* Übungstext:
—————
1925 wurden bereits 816 Fernflüge absolviert (56,6 Tonnen Post, 1.460 Passagiere). Zur selben Zeit wurde das Projekt der Errichtung eines Flughafens in Mauer diskutiert (Flugfeld Mauer). Am 17. März 1927 landete ein dreimotoriges Großflugzeug der ÖLAG (Junkers G-24) in Wien, am 30. Mai 1928 wurde das Großflugzeug Junkers G-31 in Betrieb genommen. 1930 wurde der Flugplatz für den Internationalen Flugverkehr großzügig ausgebaut; daraufhin flogen zehn Gesellschaften Wien an. Am 12. Juli 1931 landete in Aspern der Zeppelin LZ 127 ("Graf Zeppelin") unter Führung Dr. Eckeners, der sich damit für die österreichischen Spenden bedankte, die zum Bau des Luftschiffs beigetragen hatten. Nachdem der Platz in den 1920er Jahren weiterhin Schauplatz zahlreicher Flugmeetings gewesen war, wurde er in den 1930er Jahren Station der Europaflüge der FAI und Ausgangspunkt der österreichischen Pfingst- und Alpenflüge.
Im Februar 1934 starteten von hier Aufklärungsflugzeuge der Polizei beziehungsweise Heimwehr; Aspern war auch Ausgangspunkt für den Kampfeinsatz des Feldpiloten des Ersten Weltkriegs Godwin Brumowski gegen den Goethehof (22).
Die Österreichischen Luftstreitkräfte benutzten Aspern als Fliegerhorst (1936: Jagd- und Aufklärungseinheiten des FIR 1). Am 19. September 1937 wurde in Aspern ein Großflugtag der Österreichischen Luftstreitkräfte abgehalten, die sich damit erstmals in großem Rahmen der Öffentlichkeit vorstellten. 1938-1945 war Aspern zugleich Verkehrsflughafen und Fliegerhorst der deutschen Luftwaffe; am 12. März 1938 landeten in Aspern Vorkommandos der deutschen Wehrmacht, bald darauf Teile der Kampfgeschwader 155 und 255, des Stuka-Geschwaders 165 und der Jagdgruppe I./JG 135. 1938/1939 gab es die Destinationen London, Paris, Köln, Nürnberg, Zürich, Warschau, Budapest, Bukarest und Istanbul. Im April 1945 wurde der Flughafen Aspern fast völlig zerstört; er wurde bis 13. April von Verbänden der Grenadierdivision "Der Führer" gehalten.
—————
* Arbeitsanweisung: Übertragen Sie diesen Satz aus dem Text über den Flughafen Aspern ins Englische: „1938/1939 gab es die Destinationen London, Paris, Köln, Nürnberg, Zürich, Warschau, Budapest, Bukarest und Istanbul.“

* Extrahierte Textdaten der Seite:
—————
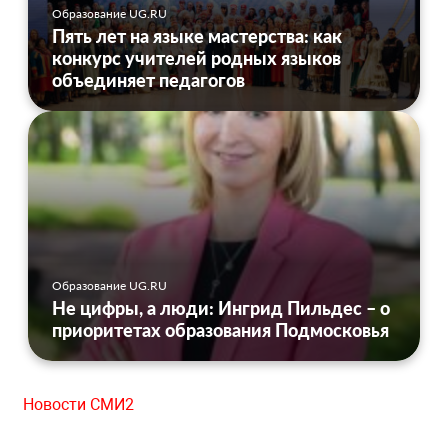
Образование UG.RU
Пять лет на языке мастерства: как
конкурс учителей родных языков
объединяет педагогов
Образование UG.RU
Не цифры, а люди: Ингрид Пильдес – о
приоритетах образования Подмосковья
Новости СМИ2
—————
* Antwortbereich: In 1938/1939, the destinations were London, Paris, Cologne, Nuremberg, Zurich, Warsaw, Budapest, Bucharest, and Istanbul.